In this graph, the learning rate was rising from 0.08 to 0.8 between epochs 0 and 41, getting back to 0.08 between epochs 41 and 82 then going to one hundredth of 0.08 in the last few epochs. We can see how the validation loss gets a little bit more volatile during the high learning rate part of the cycle (epochs 20 to 60 mostly) but the important part is that on average, the distance between the training loss and the validation loss doesn't increase. We only really start to overfit at the end of the cycle, when the learning rate gets annihilated.

Surprisingly, applying this policy even allows us to pick larger maximum learning rates, closer to the minimum of the plot we draw when using the learning rate finder. Those trainings are a bit more dangerous in the sense that the loss can go too far away and make the whole thing diverge. In those cases, it can be worth to try with a longer cycle before going to a slower learning rate, since a long warm-up seems to help.

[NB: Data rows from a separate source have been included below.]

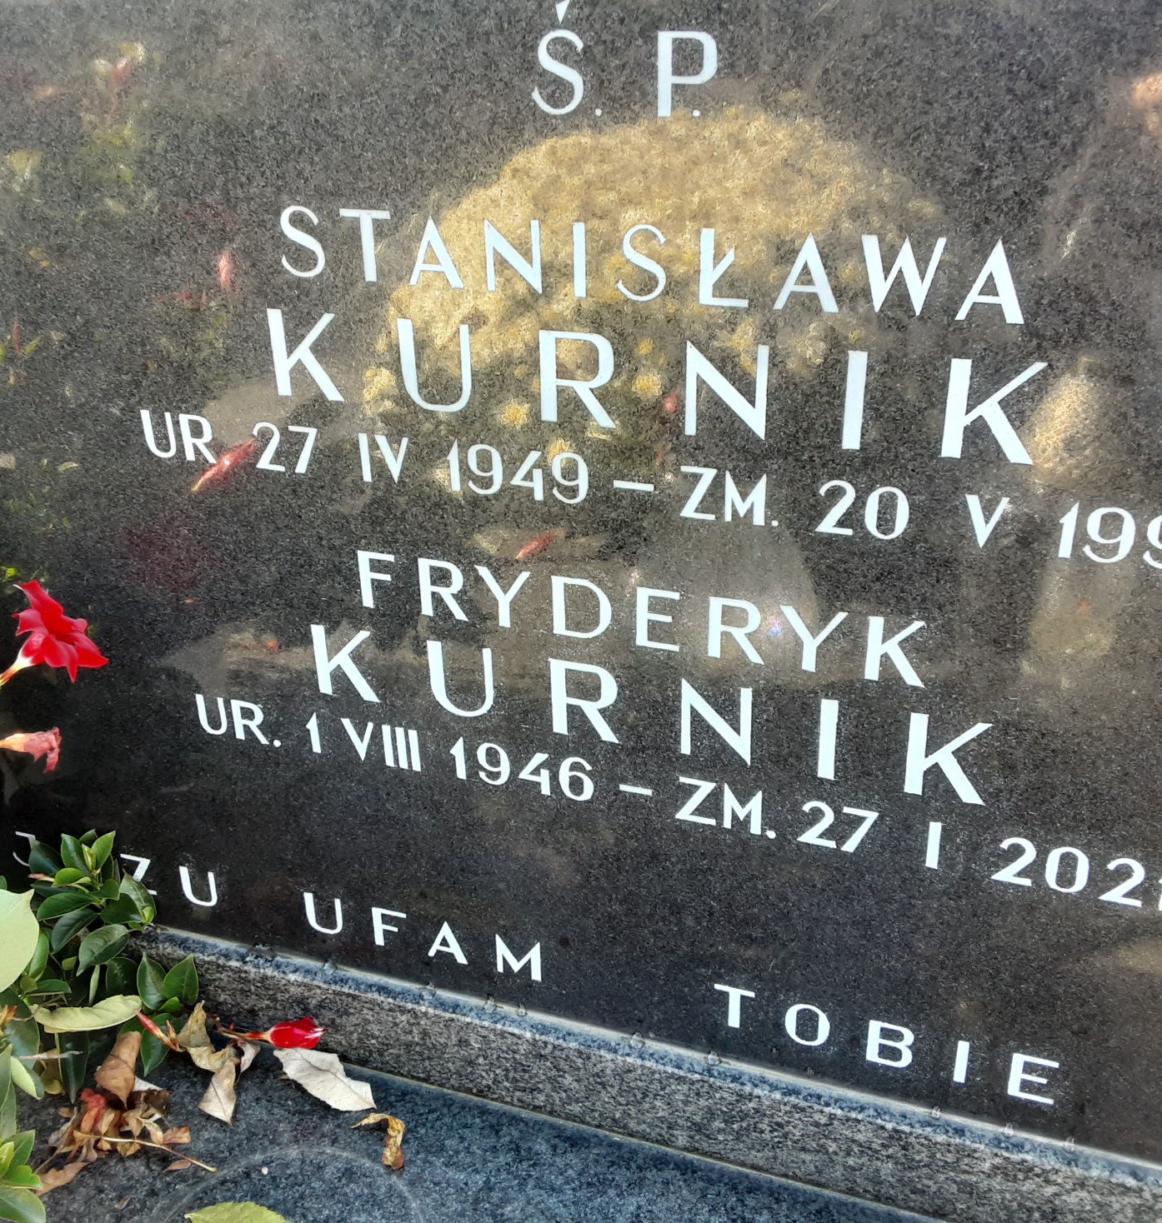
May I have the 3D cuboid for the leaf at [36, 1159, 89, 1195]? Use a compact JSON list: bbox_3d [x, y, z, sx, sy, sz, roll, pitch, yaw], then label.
[{"bbox_3d":[-0.302,0.329,0.766,0.031,0.007,0.014,-27,39,-32],"label":"leaf"}]

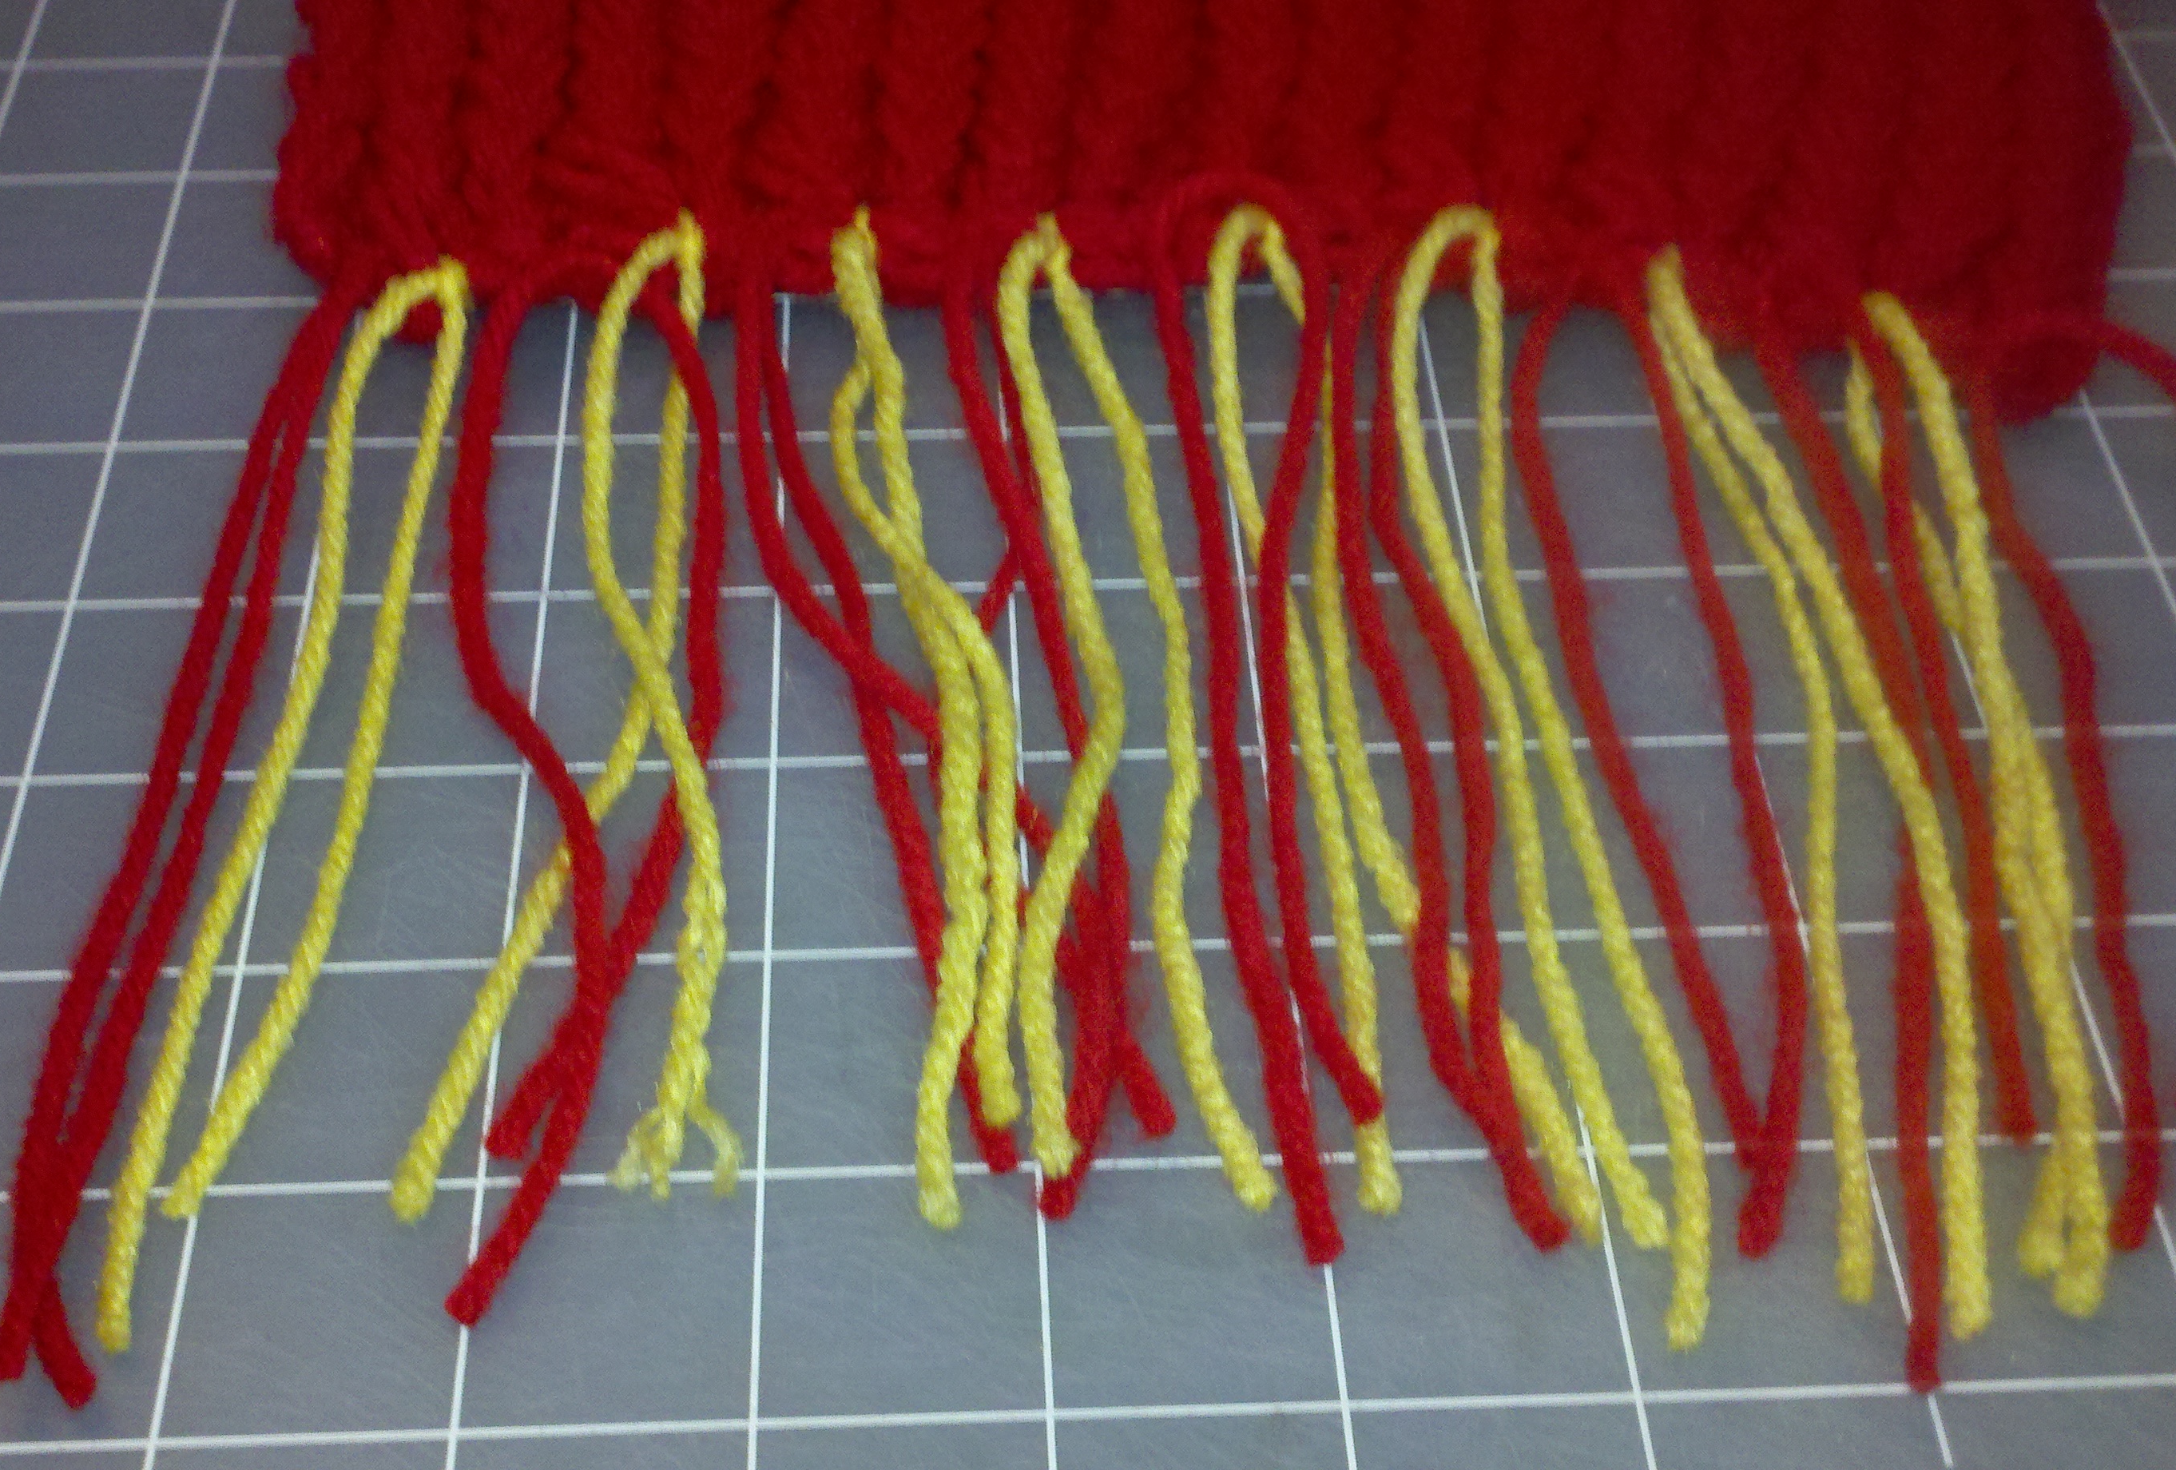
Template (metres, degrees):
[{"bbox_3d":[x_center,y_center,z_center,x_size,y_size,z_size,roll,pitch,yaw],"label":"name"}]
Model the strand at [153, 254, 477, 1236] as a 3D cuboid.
[{"bbox_3d":[-0.075,-0.006,0.270,0.009,0.011,0.121,3,50,1],"label":"strand"}]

In this graph, the learning rate was rising from 0.15 to 3 between epochs 0 and 22.5, getting back to 0.15 between epochs 22.5 and 45 then going to one hundredth of 0.15 in the last few epochs. With very high learning rates, we get to learn faster and prevent overfitting. The difference between the validation loss and the training loss stays extremely low up until we annihilate the learning rates. This is the phenomenon Leslie Smith describes as super convergence.

With this technique, we can train a resnet-56 to have 92.3% accuracy on cifar10 in barely 50 epochs. Going to a cycle of 70 epochs gets us at 93% accuracy.